** Document passage **
Segment Open
As US tariffs on Brazilian goods jumped to 50 percent on Wednesday, Brazil's President Luiz Inacio Lula da Silva told Reuters in an interview that he saw no room for direct talks now with US President Donald Trump that would likely be a "humiliation."
Brazil is not about to announce reciprocal tariffs, he said. Nor will his government give up on cabinet-level talks. But Lula himself is in no rush to ring the White House.
"The day my intuition says Trump is ready to talk, I won't hesitate to call him," Lula said in an interview from his presidential residence in Brasilia. "But today my intuition says he doesn't want to talk. And I won't humiliate myself."
Despite Brazil's exports facing one of the highest tariffs imposed by Trump, the new US trade barriers look unlikely to derail Latin America's largest economy, giving Lula more room to stand his ground against Trump than most Western leaders.
Lula described US-Brazil relations at a 200-year nadir after Trump tied the new tariff to his demands for an end to the prosecution of right-wing former President Jair Bolsonaro, who is standing trial for plotting to overturn the 2022 election.
Segment Closed
** Task list **
a – In one to three sentences, explain why the article on US tariffs against Brazil says Lula has more room to stand his ground against Trump than most Western leaders.
b – From the records, copy the part that opens with the line containing "Which series has" and closes with the line containing "Is it true that high equals 0.0 at 33?", including both of those lines. Leave the pictures out.
The records have no connection to the article on US tariffs against Brazil.

** Input for this task **
Segment Open
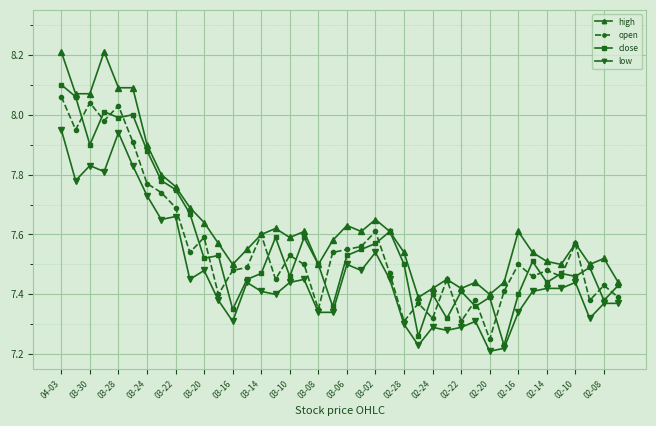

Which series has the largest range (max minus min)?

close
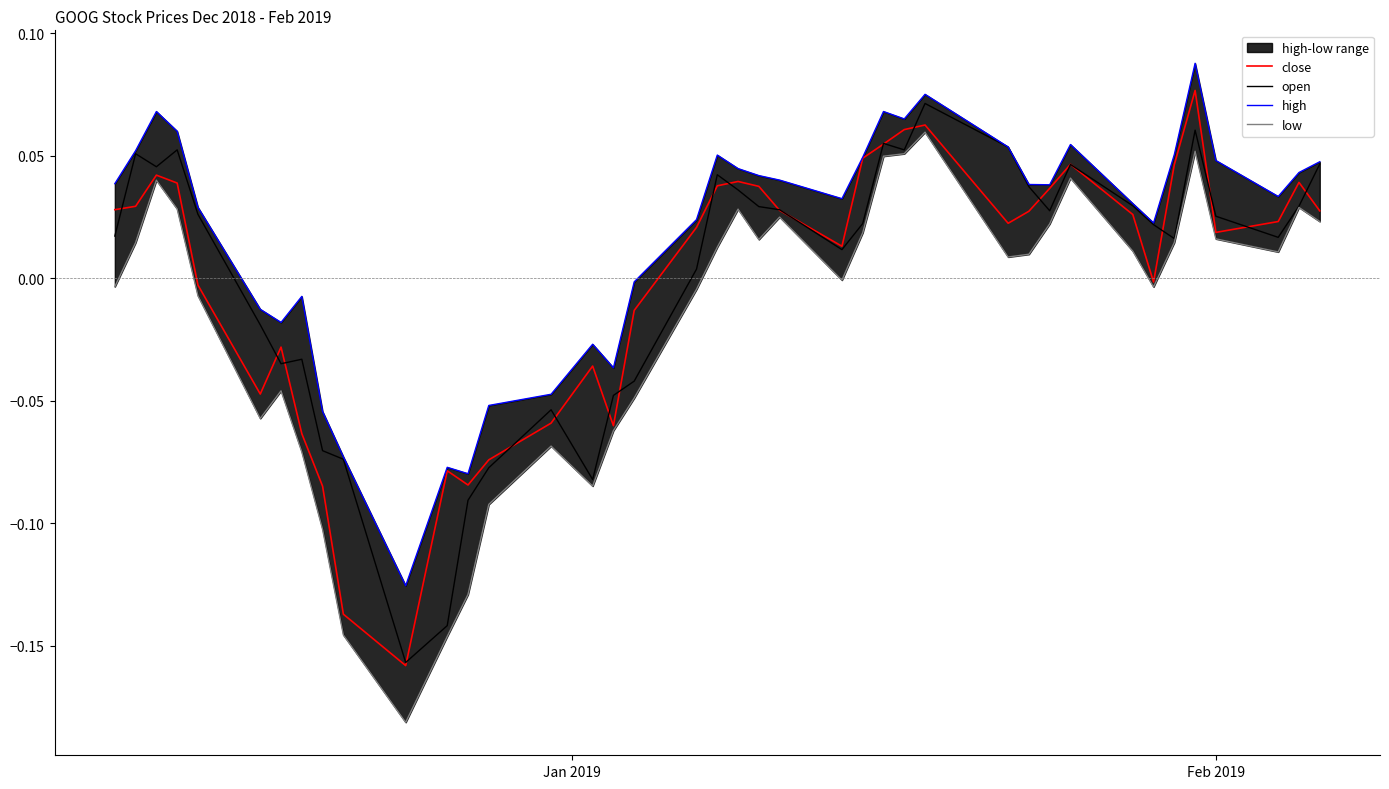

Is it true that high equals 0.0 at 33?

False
Segment Closed
Segment Open
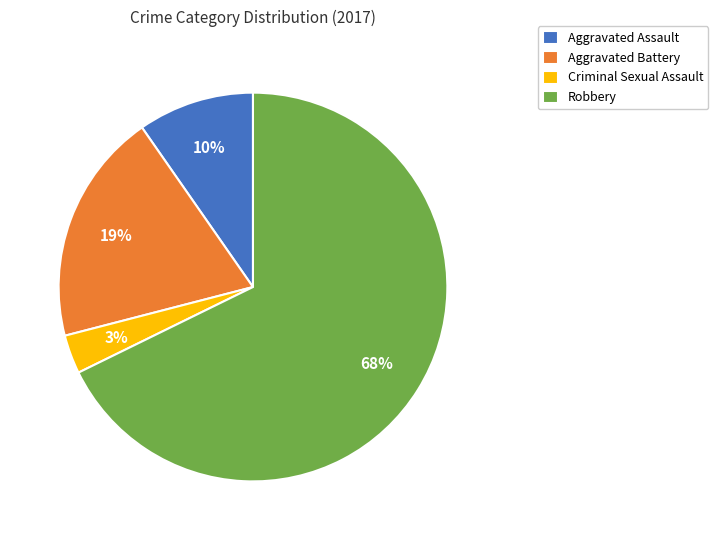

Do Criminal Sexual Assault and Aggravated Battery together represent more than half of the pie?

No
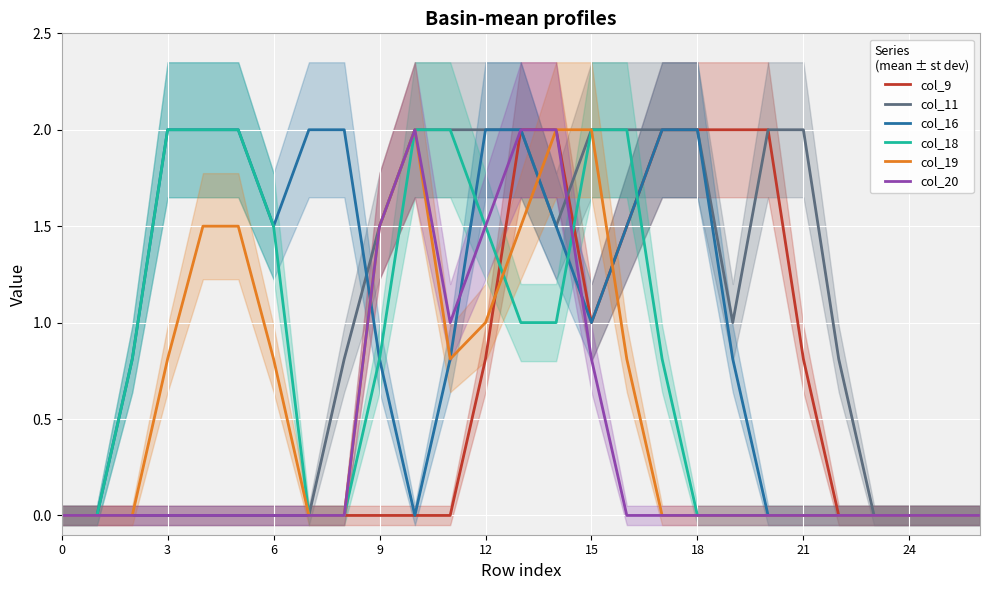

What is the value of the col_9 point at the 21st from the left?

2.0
Segment Closed
** Answers to the exercise **
a – The new US trade barriers look unlikely to derail Brazil, Latin America's largest economy, even though its exports face one of the highest tariffs Trump has imposed.

b –
Which series has the largest range (max minus min)?

close

Is it true that high equals 0.0 at 33?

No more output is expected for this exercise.